After all these years, DoomGod finally finished his shopping and got some Cheetos
DoomGod did it, he finally finished his shopping. May he never shop again.
"I know this bridge is a straight line but I think I'm lost"
Lmfao 🤣🤣
“Kinda starting to like the pain”
We all knew Doomgod was a masochist
All of the doomgod videos are so comical and all of the others are also really comical
That manic laughing got me
Brothers. It has been a long road for the knight sentinels. But at last...we have finished the fight. The horde has been terminated. We may finally have peace, knowing that each one of us cleansed their assigned Hell. It’s ok...You can rest now.

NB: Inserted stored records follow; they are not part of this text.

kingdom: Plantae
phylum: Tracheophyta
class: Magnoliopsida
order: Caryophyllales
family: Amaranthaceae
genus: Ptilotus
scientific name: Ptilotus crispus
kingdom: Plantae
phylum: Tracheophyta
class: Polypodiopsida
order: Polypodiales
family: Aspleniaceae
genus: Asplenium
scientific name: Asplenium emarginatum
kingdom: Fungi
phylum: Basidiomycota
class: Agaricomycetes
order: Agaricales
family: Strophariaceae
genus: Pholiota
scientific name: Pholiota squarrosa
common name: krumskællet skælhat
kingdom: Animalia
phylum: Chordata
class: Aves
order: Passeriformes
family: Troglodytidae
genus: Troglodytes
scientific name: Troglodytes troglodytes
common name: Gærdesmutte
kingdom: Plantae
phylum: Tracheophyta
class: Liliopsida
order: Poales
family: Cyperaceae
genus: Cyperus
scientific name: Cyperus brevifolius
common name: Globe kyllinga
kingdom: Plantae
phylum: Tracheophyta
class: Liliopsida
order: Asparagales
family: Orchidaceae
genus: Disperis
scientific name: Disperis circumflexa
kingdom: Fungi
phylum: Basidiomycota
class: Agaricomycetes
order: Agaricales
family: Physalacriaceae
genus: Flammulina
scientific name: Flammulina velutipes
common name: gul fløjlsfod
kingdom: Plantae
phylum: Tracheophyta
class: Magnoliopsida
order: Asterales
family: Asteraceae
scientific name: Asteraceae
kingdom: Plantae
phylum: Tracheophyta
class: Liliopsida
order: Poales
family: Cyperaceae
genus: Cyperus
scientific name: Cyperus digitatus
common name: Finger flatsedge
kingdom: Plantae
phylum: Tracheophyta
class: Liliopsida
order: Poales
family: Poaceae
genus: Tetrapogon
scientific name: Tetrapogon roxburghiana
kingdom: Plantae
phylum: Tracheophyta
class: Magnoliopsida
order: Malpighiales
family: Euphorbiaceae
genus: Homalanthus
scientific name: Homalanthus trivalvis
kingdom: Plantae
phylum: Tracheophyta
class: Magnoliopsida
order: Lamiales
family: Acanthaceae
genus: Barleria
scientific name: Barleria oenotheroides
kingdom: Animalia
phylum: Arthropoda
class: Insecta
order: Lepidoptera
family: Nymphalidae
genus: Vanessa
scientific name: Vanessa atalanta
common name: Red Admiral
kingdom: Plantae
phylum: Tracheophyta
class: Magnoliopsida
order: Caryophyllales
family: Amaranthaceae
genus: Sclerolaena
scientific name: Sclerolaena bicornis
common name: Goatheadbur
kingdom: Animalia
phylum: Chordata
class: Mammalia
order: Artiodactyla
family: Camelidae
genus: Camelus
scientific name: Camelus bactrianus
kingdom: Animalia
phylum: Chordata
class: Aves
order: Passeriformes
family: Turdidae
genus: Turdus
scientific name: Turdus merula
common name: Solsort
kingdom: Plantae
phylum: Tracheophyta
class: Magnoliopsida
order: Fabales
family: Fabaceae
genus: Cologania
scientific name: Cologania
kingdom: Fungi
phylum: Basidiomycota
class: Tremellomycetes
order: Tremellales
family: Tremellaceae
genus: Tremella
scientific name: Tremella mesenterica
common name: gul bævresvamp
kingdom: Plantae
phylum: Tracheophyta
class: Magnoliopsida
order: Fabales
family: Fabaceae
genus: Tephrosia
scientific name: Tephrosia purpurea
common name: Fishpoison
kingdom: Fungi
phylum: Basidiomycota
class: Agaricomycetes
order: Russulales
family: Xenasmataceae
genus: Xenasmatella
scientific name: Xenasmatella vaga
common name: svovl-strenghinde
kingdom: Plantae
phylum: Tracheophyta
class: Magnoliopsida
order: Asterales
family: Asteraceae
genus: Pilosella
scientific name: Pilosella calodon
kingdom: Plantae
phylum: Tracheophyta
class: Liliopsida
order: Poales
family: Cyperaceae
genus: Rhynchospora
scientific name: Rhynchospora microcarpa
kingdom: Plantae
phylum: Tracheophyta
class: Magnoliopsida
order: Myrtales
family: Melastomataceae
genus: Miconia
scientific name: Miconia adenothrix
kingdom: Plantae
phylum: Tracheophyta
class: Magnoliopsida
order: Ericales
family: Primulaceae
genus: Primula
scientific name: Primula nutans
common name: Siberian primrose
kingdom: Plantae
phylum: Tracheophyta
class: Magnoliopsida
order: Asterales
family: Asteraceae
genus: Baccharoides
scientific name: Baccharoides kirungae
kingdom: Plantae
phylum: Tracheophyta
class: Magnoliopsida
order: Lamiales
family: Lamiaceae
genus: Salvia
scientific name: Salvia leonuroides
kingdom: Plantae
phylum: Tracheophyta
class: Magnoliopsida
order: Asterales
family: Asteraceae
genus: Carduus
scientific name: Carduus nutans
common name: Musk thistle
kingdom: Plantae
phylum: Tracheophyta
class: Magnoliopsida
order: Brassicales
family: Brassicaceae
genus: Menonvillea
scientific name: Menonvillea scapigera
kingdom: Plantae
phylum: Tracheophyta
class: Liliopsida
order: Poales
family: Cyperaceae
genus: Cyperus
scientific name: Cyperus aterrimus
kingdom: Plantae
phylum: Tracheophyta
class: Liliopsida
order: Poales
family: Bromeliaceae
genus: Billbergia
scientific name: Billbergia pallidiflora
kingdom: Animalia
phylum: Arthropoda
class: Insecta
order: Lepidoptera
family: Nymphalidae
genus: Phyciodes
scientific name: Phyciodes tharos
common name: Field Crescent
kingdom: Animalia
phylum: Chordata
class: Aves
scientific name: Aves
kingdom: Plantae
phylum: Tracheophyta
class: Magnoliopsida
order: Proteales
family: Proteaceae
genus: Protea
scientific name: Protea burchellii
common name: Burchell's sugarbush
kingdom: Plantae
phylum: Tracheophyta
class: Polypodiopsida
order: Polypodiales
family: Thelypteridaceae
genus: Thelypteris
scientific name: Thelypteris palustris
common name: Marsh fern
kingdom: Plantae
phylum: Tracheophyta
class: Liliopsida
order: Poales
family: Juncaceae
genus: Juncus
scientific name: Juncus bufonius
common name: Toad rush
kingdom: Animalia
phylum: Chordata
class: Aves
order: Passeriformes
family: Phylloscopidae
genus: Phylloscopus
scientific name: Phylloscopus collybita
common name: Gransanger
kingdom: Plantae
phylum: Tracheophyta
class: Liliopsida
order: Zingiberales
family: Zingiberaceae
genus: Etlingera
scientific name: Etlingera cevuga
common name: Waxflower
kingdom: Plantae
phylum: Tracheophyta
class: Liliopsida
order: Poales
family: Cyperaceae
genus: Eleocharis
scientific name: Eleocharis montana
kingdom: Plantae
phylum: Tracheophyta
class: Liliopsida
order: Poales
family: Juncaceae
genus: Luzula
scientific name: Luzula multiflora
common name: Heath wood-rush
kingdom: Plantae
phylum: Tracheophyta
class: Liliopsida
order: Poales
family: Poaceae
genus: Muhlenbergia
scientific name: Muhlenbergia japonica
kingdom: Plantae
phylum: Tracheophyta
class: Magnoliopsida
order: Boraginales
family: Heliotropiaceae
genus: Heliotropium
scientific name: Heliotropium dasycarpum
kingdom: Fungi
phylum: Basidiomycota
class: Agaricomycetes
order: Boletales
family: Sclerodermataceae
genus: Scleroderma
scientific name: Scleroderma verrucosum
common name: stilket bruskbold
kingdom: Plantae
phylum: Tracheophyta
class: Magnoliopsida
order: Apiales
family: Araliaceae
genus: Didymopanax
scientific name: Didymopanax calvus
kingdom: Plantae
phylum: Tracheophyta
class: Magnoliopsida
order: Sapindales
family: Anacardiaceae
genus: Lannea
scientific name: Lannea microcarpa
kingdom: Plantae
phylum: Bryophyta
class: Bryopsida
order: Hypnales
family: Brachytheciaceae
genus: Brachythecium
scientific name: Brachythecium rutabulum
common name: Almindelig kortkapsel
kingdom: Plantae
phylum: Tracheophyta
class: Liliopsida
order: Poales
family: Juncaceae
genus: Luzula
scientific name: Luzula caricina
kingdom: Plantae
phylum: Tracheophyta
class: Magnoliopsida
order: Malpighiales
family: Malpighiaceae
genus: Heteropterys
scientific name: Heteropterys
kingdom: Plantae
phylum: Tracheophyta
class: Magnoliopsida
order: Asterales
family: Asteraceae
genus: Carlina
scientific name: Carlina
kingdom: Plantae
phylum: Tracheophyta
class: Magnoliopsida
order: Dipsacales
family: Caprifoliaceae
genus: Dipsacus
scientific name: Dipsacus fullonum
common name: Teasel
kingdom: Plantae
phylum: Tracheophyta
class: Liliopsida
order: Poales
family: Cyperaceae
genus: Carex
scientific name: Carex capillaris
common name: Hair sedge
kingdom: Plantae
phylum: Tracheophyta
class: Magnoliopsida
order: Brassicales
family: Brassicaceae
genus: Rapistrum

This may be the end of our journey...However, should evil rear its head...We will return once again. Rest easy...
You will...Never be a memory.
11:29 Sword, Axe, and Hammer
Spawn: Hey Those are mine
These are soooo fun to watch. XD Thank you.
With the announcement of Doom: The Dark Ages, I can’t wait to see the return of DOOMGOD in 2025!!
That's when he ran out of cheetos
I love the idea that Doomslayer named his dragon Jean.
You've got great jokes in this one!
I've got JOKES?! Since when?
Doomgod: You guys can leave now. I don’t really need you.
Everyone else: No, no I don’t think I will
Wow another series I should subscribe
To me the ending of this DLC explains the line from chapter 2 of doom 2016
It stated the cycle started anew so the DoomSlayer is basically in a purgatory like state of never ending demon fighting
He finally got his cheetos and that brings my soul joy
What I did not like it was that I needed to walk all the way to the castle of that cristal
The final of the story of the doom god for now at least
I HAVE BEEN WAITING SOO LONG FOR THIS!!!!!
3:19 That is a feeling you must savor in Doom Eternal
you named the dragon Jean like the enderdragon? your Minecraft and DOOM series are connected confirmed
After all this time the cheetos where in that coffin
11:58 he should have said
"TEAM DOOMGOD, LETS GO SHOPPING"
Discussed this in another comment. I would've IF he had cocked his shotgun in the scene. He didn't and it just didn't feel right without that aspect. That line MUST be accompanied by a shotgun cocking.